Он отчего–то зол и криклив.
— Ешь, ешь!.. — твердит и твердит он.
Такую невкусную бяку я есть не буду. И не подумаю!
— Ешь, — беря себя в руки, упрашивает папа, — пожалуйста…
А где мама? Я не спрашиваю, вопрос написан на моем лице. Мама уехала. Надолго, уточняет папа. Мой маленький мир, конечно, тускнеет — маму никто заменить не может. Даже папа, который по–прежнему что–то бормоча, уже с пеленок учит меня читать, думать, даже фехтовать. Затем передо мной проходит череда учителей. Чему только меня не учат! Я расту на дрожжах знания, легко раскусываю умные задачки, леплю, рисую… Мой коэффициент интеллекта очень высок. Я уже знаю, почему наступает зима, и как взрываются звезды, что есть в мире море и океан, есть рифы, кораллы, киты, носороги, а мой мир ограничен стенами какой–то лаборатории, книгами, книгами…
— А это что, — то и дело спрашиваю я, — а это?
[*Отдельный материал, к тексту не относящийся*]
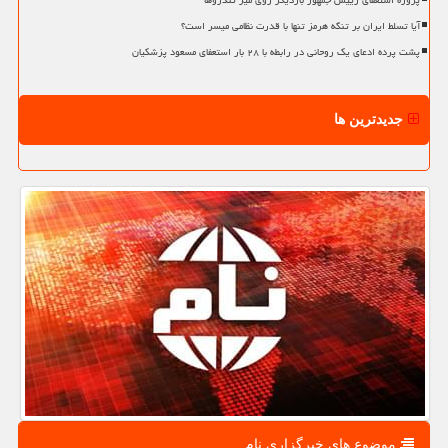
پروژه استعفای رییس جمهور باردیگر روی میز تندروها
آیا تسلط ایران بر تنگه هرمز تنها با قدرت نظامی میسر است؟
پشت پرده ادعای یک روحانی در رابطه با ۲۸ بار استعفای مسعود پزشکیان
جدیدترین ها
موضوع های خبرگزاری نام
Папа терпеливо объясняет и почему–то совсем не растет, а я уже достаю до его плеча. Он, правда, делает мне какие–то уколы, и это одна из самых неприятных процедур в моей жизни. Как–то приходит мама. Она смотрит на меня и любуется. Шепчется о чем–то с папой, а затем они встают, идут к двери и зовут меня с собой. Куда? Я еще ни разу не переступал порог этой комнаты. Мы выходим — мать честная! Я попадаю в царство зелени и цветов, живая трава, ручеек, даже птички… И солнце! Настоящее солнце! Это не какая–то лампа ультрафиолетового света. Над нами большой прозрачный свод, точно мы под огромным колпаком, хотя солнечные лучи сюда свободно проникают. И даже греют. Как много света, а в траве кузнечики, муравьи… Летают бабочки и стрекозы, я их узнаю. А вот маленький ручеек, и в нем плавают рыбки…
— Поздравляю, — говорит мама, — тебе сегодня уже двадцать.
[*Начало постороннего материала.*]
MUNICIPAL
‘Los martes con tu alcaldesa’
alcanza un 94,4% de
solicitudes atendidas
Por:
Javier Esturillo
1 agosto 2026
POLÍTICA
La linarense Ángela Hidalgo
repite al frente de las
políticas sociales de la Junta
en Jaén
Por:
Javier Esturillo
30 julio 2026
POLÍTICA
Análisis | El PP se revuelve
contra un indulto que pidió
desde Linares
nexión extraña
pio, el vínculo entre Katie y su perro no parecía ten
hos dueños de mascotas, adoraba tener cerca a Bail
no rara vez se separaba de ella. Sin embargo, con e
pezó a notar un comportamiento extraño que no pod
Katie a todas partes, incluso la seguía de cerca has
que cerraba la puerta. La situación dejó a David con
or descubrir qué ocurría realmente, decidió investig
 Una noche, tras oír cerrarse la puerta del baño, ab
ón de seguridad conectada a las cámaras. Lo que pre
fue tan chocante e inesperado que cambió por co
Мне не может быть двадцать, но выгляжу я на все двадцать два.
— А сколько тебе? — спрашиваю я.
— Двадцать три, — отвечает мама и почему–то смущается.
— А тебе? — спрашиваю я у папы.
Папа медлит с ответом, я смотрю ему в глаза, чтобы не дать соврать. Зря стараюсь: у нас ведь это не принято.
— Сорок, — наконец произносит папа, — зимой будет сорок.
Сейчас лето…
Может быть, мой папа Адам, а мама Ева?
— Нет, — говорит папа, — ты не Каин и не Авель, ты — Андрей.
— А как зовут маму?
— Лиля…
В двадцать лет можно подумать и о выборе жизненного пути. Вечером я говорю об этом папе, который пропускает мои слова мимо ушей. Я вижу, как смотрит на него молодая мама. Она не произносит ни слова, но в глазах ее читается: я же говорила… На это папа только пыхтит своей трубкой и разливает вино. Вино — это такой бесконечно приятный, веселящий напиток, от которого я теряю рассудок и просто не могу не пригласить маму на танец. Мы танцуем… Мои крепкие руки отрывают маму от пола, мы кружимся, кружимся, и вот уже какая–то неведомая злая сила пружиной сжимает мое тело, ее тело, наши тела, а внутри жарко пылает живой огонь… Что это? Что случилось? Я теряю над собой контроль, сгребая маму в объятья…
— Мне больно…
Я слышу ее тихий шепот, чувствую ее горячее дыхание.
— Потише, Андрей, Андрей…
Но какая музыка звучит у меня внутри, какая музыка…
— Лиля, нам пора.
Это Артем. Он все испортил! Плеснул в наш огонь ледяной водой. Вскоре они уходят, а я до утра не могу сомкнуть глаз. Такого со мной еще не было. Через неделю я набираю еще несколько килограммов, а к поздней осени почти сравниваюсь с Артемом. Мы так похожи — не отличишь. Это значит, что половина жизни уже прожита. Но то, чем я жил… Я ведь нигде еще не был, ничего не видел, никого не любил… Или Артем готовит для меня вечную жизнь? На этот счет он молчит, да и я не лезу к нему с расспросами. Единственное, что меня мучает — пластиковый колпак над головой. Я бы разнес его вдребезги. Надоели мне и таблетки, и уколы, от которых уже ноет мой зад. Однажды утром я подхожу к бетонной стене, у которой лежит валун, становлюсь на него обеими ногами и, задрав голову, смотрю сквозь прозрачный пластик крыши на небо. Там — воля. Ради этого стоит рискнуть? Поскольку мне не с кем посоветоваться, я беру лопату. Подкоп? Ага! Граф Монте — Кристо…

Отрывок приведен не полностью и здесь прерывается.